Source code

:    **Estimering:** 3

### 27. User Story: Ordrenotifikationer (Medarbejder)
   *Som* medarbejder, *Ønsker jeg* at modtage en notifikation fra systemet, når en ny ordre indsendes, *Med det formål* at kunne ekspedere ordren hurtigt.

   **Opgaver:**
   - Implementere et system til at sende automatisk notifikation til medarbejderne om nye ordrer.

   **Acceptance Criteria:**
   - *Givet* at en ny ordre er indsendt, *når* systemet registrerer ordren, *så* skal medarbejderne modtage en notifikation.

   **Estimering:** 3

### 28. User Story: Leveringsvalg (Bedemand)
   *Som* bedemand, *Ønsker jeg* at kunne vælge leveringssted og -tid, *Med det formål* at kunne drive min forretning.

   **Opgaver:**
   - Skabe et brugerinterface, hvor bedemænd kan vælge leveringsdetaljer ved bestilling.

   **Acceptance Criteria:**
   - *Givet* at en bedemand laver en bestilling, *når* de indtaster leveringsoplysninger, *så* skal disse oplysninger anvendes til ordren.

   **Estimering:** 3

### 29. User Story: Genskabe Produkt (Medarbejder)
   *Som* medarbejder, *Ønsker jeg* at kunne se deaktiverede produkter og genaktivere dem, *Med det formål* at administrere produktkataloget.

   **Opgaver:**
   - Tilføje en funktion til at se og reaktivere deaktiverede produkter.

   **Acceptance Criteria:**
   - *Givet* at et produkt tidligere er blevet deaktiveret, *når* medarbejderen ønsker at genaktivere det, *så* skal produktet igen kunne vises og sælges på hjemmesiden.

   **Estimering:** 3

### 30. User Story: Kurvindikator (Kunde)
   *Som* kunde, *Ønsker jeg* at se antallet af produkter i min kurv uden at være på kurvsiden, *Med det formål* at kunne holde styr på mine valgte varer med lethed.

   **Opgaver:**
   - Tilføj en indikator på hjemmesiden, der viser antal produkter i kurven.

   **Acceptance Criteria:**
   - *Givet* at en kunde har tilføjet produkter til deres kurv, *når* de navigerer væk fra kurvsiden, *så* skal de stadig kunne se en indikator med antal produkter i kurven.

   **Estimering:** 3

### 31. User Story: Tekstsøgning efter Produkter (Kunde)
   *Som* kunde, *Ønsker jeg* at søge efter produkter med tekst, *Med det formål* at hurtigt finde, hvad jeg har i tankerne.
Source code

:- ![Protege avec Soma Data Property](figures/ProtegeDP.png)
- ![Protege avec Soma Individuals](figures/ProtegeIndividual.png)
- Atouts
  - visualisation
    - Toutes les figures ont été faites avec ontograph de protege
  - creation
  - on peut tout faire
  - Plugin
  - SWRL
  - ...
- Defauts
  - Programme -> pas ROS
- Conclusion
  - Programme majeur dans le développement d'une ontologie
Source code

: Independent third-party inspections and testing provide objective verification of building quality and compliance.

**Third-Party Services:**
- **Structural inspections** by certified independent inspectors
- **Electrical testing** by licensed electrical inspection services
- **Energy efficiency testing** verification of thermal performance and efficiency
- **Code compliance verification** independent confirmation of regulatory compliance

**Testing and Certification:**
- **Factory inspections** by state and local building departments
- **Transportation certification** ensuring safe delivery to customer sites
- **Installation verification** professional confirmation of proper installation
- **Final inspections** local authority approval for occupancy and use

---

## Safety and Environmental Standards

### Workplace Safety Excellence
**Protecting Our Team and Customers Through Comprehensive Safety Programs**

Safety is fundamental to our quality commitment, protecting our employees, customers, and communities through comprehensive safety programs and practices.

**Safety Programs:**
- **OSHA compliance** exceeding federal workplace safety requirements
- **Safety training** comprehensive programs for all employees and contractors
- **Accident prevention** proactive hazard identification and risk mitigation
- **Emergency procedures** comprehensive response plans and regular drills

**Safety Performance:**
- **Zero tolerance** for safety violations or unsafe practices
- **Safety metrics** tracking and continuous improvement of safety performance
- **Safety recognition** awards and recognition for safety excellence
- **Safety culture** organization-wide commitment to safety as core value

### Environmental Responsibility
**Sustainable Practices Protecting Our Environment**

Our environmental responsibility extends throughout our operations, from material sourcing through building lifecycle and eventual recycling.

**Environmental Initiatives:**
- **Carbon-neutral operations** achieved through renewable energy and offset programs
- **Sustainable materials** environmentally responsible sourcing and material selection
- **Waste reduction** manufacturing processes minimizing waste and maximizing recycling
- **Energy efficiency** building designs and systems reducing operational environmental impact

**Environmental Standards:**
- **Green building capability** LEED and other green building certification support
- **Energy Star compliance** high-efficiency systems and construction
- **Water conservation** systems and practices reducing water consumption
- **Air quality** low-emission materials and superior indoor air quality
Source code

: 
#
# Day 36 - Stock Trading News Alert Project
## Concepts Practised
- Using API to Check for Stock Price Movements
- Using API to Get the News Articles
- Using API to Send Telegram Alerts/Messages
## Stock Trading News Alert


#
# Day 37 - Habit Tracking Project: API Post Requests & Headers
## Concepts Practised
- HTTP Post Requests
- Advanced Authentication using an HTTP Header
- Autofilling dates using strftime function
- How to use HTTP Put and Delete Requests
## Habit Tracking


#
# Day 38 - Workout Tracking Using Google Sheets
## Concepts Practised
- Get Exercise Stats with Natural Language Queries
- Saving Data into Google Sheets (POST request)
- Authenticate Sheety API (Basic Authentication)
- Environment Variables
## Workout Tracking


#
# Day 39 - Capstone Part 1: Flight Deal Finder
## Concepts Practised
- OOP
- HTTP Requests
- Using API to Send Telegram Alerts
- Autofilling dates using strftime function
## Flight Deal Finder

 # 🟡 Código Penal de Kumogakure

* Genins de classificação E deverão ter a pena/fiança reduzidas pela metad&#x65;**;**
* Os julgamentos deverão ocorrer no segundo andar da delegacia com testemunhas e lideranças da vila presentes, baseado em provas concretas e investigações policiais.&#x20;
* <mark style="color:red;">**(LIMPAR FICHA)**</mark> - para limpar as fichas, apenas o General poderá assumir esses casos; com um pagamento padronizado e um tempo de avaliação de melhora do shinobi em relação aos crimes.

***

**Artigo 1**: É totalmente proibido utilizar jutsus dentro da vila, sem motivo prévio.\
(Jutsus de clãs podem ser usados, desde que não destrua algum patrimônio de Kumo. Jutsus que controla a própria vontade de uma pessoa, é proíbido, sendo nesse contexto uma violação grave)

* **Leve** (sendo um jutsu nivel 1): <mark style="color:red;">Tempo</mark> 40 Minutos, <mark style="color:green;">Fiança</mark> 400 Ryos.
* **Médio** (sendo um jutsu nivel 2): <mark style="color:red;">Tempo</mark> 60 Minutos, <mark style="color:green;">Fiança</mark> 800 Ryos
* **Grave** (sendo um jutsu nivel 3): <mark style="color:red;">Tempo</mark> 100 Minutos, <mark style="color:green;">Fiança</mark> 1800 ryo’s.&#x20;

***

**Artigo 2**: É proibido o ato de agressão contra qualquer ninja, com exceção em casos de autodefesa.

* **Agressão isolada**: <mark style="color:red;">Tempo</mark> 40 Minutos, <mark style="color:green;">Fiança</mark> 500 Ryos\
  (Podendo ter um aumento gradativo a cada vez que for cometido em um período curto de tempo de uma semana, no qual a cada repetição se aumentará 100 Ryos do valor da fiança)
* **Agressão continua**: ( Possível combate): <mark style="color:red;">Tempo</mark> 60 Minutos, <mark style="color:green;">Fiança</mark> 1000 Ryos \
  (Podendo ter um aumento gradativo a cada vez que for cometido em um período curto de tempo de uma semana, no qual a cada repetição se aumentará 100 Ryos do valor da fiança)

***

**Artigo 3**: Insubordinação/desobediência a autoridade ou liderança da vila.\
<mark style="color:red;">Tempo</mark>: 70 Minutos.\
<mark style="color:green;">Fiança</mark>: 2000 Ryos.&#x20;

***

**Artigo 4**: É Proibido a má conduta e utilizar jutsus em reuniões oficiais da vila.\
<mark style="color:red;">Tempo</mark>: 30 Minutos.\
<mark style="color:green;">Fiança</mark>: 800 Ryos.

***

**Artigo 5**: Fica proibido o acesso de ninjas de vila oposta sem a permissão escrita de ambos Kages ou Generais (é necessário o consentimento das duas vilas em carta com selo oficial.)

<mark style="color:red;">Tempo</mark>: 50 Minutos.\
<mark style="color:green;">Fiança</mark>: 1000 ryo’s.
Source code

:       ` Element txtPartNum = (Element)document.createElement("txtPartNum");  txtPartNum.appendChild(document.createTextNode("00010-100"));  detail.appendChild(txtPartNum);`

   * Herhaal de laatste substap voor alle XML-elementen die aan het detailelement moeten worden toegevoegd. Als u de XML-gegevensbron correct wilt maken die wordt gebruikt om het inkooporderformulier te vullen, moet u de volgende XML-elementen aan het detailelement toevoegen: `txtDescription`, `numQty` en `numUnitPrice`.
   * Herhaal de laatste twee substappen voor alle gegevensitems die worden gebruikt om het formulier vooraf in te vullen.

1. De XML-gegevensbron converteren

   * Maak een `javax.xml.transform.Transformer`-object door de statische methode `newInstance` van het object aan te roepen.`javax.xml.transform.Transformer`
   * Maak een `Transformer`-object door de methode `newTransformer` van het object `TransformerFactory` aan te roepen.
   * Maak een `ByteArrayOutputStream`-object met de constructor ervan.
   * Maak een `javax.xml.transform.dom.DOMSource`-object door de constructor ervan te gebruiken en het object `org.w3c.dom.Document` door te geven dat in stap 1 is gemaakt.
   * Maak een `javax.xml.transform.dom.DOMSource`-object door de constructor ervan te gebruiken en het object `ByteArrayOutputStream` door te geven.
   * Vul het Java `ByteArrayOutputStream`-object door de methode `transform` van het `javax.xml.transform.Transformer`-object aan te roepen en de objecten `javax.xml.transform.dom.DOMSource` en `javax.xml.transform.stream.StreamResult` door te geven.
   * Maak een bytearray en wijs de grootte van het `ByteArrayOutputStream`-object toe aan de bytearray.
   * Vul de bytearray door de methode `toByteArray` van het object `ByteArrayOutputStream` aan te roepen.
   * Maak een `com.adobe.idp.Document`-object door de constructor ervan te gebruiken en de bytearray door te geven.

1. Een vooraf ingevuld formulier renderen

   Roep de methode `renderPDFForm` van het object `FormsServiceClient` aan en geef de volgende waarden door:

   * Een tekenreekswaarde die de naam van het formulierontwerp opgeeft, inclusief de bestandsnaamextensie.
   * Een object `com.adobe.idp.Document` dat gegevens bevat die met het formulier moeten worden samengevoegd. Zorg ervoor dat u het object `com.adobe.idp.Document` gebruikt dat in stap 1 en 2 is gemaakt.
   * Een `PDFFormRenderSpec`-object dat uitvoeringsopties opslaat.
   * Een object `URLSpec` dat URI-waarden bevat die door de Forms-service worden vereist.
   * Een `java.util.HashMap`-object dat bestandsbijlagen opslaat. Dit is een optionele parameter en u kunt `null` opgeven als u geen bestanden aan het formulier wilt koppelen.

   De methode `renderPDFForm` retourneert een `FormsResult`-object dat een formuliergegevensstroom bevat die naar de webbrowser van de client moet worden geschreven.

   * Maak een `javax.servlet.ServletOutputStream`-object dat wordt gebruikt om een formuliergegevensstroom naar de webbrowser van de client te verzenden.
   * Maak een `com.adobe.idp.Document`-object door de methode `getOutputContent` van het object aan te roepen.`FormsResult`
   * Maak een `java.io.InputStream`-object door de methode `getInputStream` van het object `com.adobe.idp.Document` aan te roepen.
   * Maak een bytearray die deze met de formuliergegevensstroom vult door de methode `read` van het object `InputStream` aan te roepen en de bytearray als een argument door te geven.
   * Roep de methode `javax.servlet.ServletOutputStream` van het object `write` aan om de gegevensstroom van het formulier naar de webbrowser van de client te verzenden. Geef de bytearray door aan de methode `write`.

* * * * *

● **ACTIVITY**
Nothing but the lines from the start of the data above through the line with "### 30. User Story: Kurvindikator (Kunde)" should appear in your answer, copied exactly.

● **ANSWER BOX**
Source code

:    **Estimering:** 3

### 27. User Story: Ordrenotifikationer (Medarbejder)
   *Som* medarbejder, *Ønsker jeg* at modtage en notifikation fra systemet, når en ny ordre indsendes, *Med det formål* at kunne ekspedere ordren hurtigt.

   **Opgaver:**
   - Implementere et system til at sende automatisk notifikation til medarbejderne om nye ordrer.

   **Acceptance Criteria:**
   - *Givet* at en ny ordre er indsendt, *når* systemet registrerer ordren, *så* skal medarbejderne modtage en notifikation.

   **Estimering:** 3

### 28. User Story: Leveringsvalg (Bedemand)
   *Som* bedemand, *Ønsker jeg* at kunne vælge leveringssted og -tid, *Med det formål* at kunne drive min forretning.

   **Opgaver:**
   - Skabe et brugerinterface, hvor bedemænd kan vælge leveringsdetaljer ved bestilling.

   **Acceptance Criteria:**
   - *Givet* at en bedemand laver en bestilling, *når* de indtaster leveringsoplysninger, *så* skal disse oplysninger anvendes til ordren.

   **Estimering:** 3

### 29. User Story: Genskabe Produkt (Medarbejder)
   *Som* medarbejder, *Ønsker jeg* at kunne se deaktiverede produkter og genaktivere dem, *Med det formål* at administrere produktkataloget.

   **Opgaver:**
   - Tilføje en funktion til at se og reaktivere deaktiverede produkter.

   **Acceptance Criteria:**
   - *Givet* at et produkt tidligere er blevet deaktiveret, *når* medarbejderen ønsker at genaktivere det, *så* skal produktet igen kunne vises og sælges på hjemmesiden.

   **Estimering:** 3

### 30. User Story: Kurvindikator (Kunde)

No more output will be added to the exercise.